Required action: Give the data again exactly as it appears, excluding any pictures.

───── Information given ─────

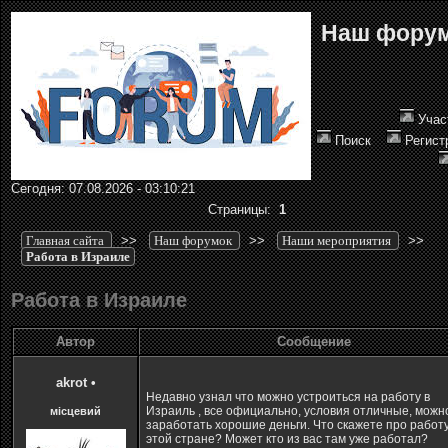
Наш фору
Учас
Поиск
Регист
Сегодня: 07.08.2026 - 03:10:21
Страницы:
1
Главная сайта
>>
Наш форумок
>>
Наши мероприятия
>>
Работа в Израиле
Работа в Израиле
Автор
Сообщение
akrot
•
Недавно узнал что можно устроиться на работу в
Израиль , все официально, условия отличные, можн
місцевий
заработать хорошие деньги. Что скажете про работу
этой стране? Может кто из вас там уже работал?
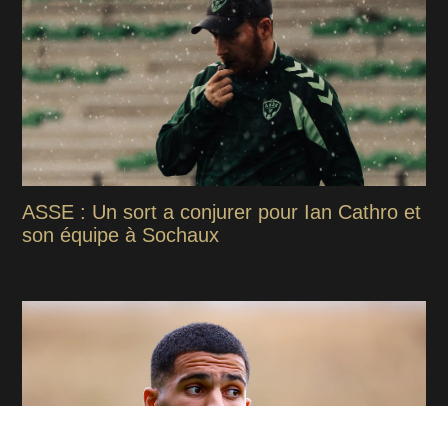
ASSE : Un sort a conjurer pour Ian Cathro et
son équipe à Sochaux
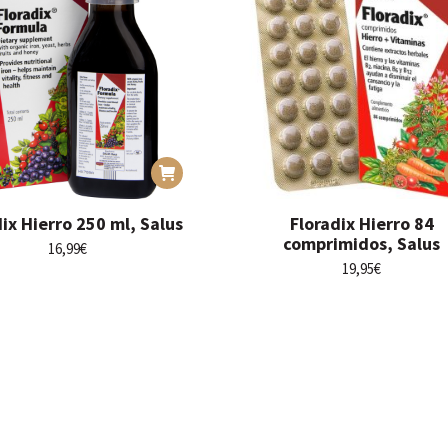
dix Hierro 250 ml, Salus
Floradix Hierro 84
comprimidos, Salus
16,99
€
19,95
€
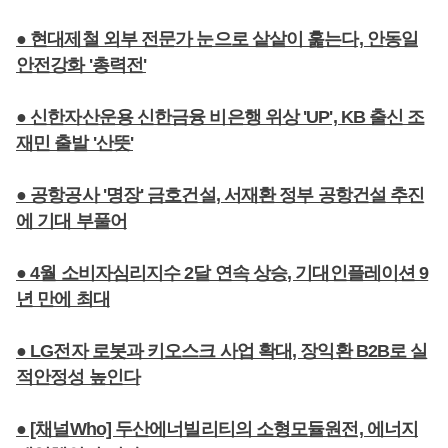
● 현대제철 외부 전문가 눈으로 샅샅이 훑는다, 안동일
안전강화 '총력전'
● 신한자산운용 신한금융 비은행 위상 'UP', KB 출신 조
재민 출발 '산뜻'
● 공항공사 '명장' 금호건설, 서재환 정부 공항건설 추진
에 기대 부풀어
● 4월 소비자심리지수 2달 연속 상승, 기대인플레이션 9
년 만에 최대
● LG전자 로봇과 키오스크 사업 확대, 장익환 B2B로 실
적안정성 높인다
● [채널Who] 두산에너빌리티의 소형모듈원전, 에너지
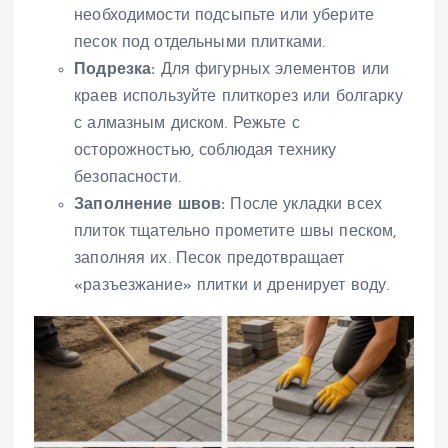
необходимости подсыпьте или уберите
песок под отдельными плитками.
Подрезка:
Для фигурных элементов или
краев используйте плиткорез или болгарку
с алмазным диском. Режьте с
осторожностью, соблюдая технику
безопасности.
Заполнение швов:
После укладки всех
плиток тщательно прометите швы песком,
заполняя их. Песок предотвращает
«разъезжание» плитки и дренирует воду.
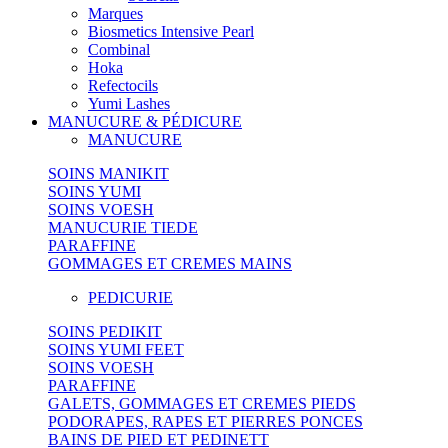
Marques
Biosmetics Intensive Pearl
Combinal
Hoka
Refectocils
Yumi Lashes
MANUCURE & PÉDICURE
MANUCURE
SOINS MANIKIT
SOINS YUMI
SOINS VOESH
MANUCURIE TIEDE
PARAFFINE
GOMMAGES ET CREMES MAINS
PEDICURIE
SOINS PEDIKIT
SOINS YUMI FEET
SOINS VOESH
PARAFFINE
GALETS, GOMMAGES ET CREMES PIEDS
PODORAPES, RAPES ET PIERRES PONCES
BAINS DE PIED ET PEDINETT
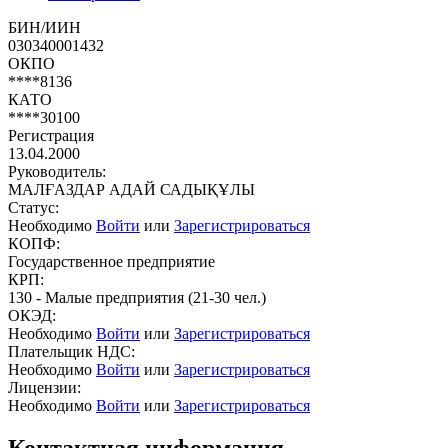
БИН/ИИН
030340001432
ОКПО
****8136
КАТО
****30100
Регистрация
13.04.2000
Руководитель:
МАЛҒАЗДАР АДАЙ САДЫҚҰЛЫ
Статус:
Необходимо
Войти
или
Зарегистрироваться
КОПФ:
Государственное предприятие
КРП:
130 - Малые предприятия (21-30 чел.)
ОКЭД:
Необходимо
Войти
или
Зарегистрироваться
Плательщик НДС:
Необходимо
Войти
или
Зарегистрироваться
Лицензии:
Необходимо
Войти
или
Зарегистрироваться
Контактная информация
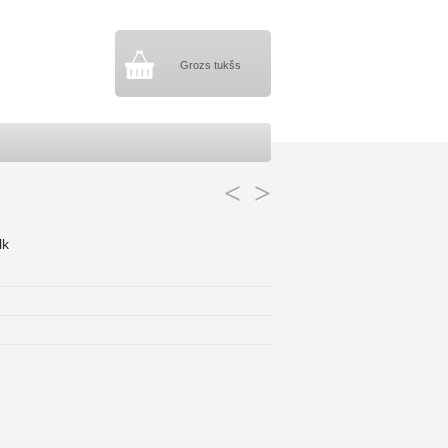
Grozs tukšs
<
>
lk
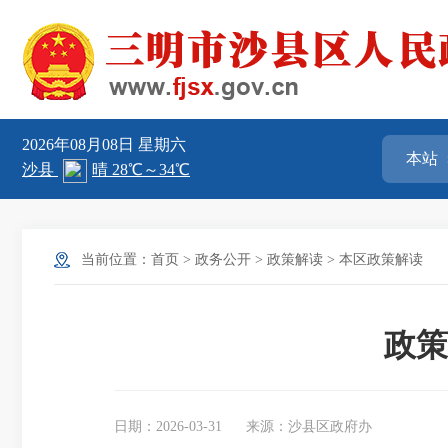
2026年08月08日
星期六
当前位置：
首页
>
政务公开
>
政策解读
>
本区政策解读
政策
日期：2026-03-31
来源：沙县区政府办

─────

Final answer:
Наш фору
Учас
Поиск
Регист
Сегодня: 07.08.2026 - 03:10:21
Страницы:
1
Главная сайта
>>
Наш форумок
>>
Наши мероприятия
>>
Работа в Израиле
Работа в Израиле
Автор
Сообщение
akrot
•
Недавно узнал что можно устроиться на работу в
Израиль , все официально, условия отличные, можн
місцевий
заработать хорошие деньги. Что скажете про работу
этой стране? Может кто из вас там уже работал?
ASSE : Un sort a conjurer pour Ian Cathro et
son équipe à Sochaux
dix Hierro 250 ml, Salus
Floradix Hierro 84
comprimidos, Salus
16,99
€
19,95
€
● 현대제철 외부 전문가 눈으로 샅샅이 훑는다, 안동일
안전강화 '총력전'
● 신한자산운용 신한금융 비은행 위상 'UP', KB 출신 조
재민 출발 '산뜻'
● 공항공사 '명장' 금호건설, 서재환 정부 공항건설 추진
에 기대 부풀어
● 4월 소비자심리지수 2달 연속 상승, 기대인플레이션 9
년 만에 최대
● LG전자 로봇과 키오스크 사업 확대, 장익환 B2B로 실
적안정성 높인다
● [채널Who] 두산에너빌리티의 소형모듈원전, 에너지
необходимости подсыпьте или уберите
песок под отдельными плитками.
Подрезка:
Для фигурных элементов или
краев используйте плиткорез или болгарку
с алмазным диском. Режьте с
осторожностью, соблюдая технику
безопасности.
Заполнение швов:
После укладки всех
плиток тщательно прометите швы песком,
заполняя их. Песок предотвращает
«разъезжание» плитки и дренирует воду.
Marques
Biosmetics Intensive Pearl
Combinal
Hoka
Refectocils
Yumi Lashes
MANUCURE & PÉDICURE
MANUCURE
SOINS MANIKIT
SOINS YUMI
SOINS VOESH
MANUCURIE TIEDE
PARAFFINE
GOMMAGES ET CREMES MAINS
PEDICURIE
SOINS PEDIKIT
SOINS YUMI FEET
SOINS VOESH
PARAFFINE
GALETS, GOMMAGES ET CREMES PIEDS
PODORAPES, RAPES ET PIERRES PONCES
BAINS DE PIED ET PEDINETT
БИН/ИИН
030340001432
ОКПО
****8136
КАТО
****30100
Регистрация
13.04.2000
Руководитель:
МАЛҒАЗДАР АДАЙ САДЫҚҰЛЫ
Статус:
Необходимо
Войти
или
Зарегистрироваться
КОПФ:
Государственное предприятие
КРП:
130 - Малые предприятия (21-30 чел.)
ОКЭД:
Необходимо
Войти
или
Зарегистрироваться
Плательщик НДС:
Необходимо
Войти
или
Зарегистрироваться
Лицензии:
Необходимо
Войти
или
Зарегистрироваться
Контактная информация
Grozs tukšs
<
>
lk
2026年08月08日
星期六
当前位置：
首页
>
政务公开
>
政策解读
>
本区政策解读
政策
日期：2026-03-31
来源：沙县区政府办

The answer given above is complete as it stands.